WHAT TO DO:
Rewrite the records below, replacing "scatter plot" with "scatter chart" and keeping everything else the same, and leave out the pictures.

*** Opening of DATA UNDER STUDY ***

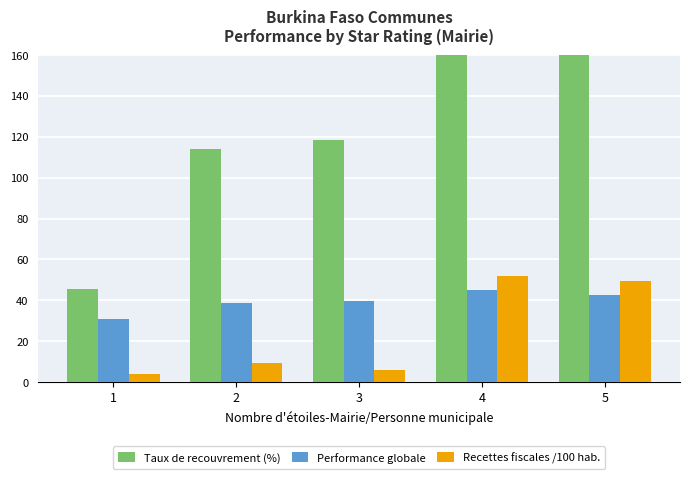

Reading left to right, list all the values displayed in this chart.

Taux de recouvrement (%): 1=45.4	2=114.0	3=118.5	4=245.6	5=212.2
Performance globale: 1=30.8	2=38.7	3=39.6	4=45.3	5=42.5
Recettes fiscales /100 hab.: 1=3.8	2=9.2	3=5.7	4=51.7	5=49.7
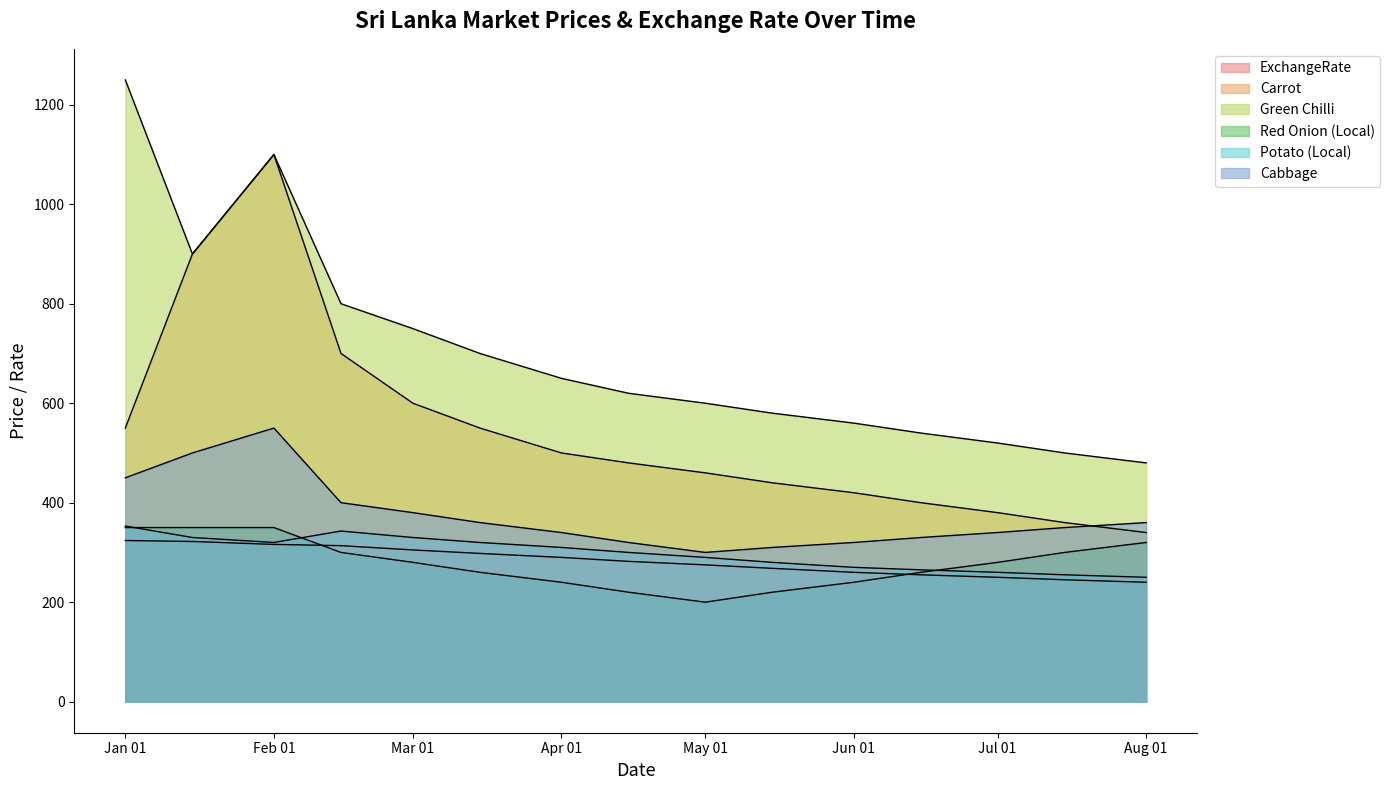

True or false: Green Chilli has a value of 791.7 at Aug 01.

False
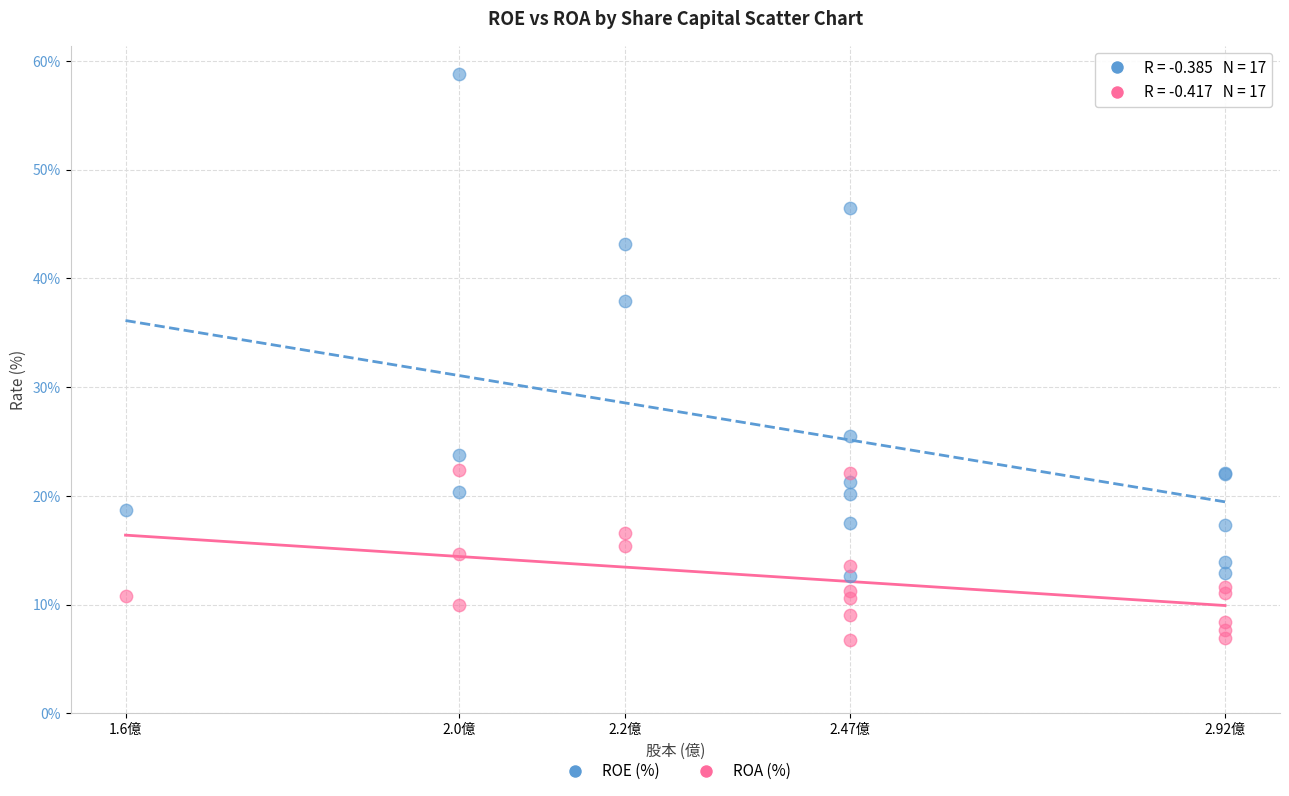

What is the X range (max minus min) for the scatter plot?

1.3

*** Close of DATA UNDER STUDY ***

TASK RESULT:
Reading left to right, list all the values displayed in this chart.

Taux de recouvrement (%): 1=45.4	2=114.0	3=118.5	4=245.6	5=212.2
Performance globale: 1=30.8	2=38.7	3=39.6	4=45.3	5=42.5
Recettes fiscales /100 hab.: 1=3.8	2=9.2	3=5.7	4=51.7	5=49.7

True or false: Green Chilli has a value of 791.7 at Aug 01.

False

What is the X range (max minus min) for the scatter chart?

1.3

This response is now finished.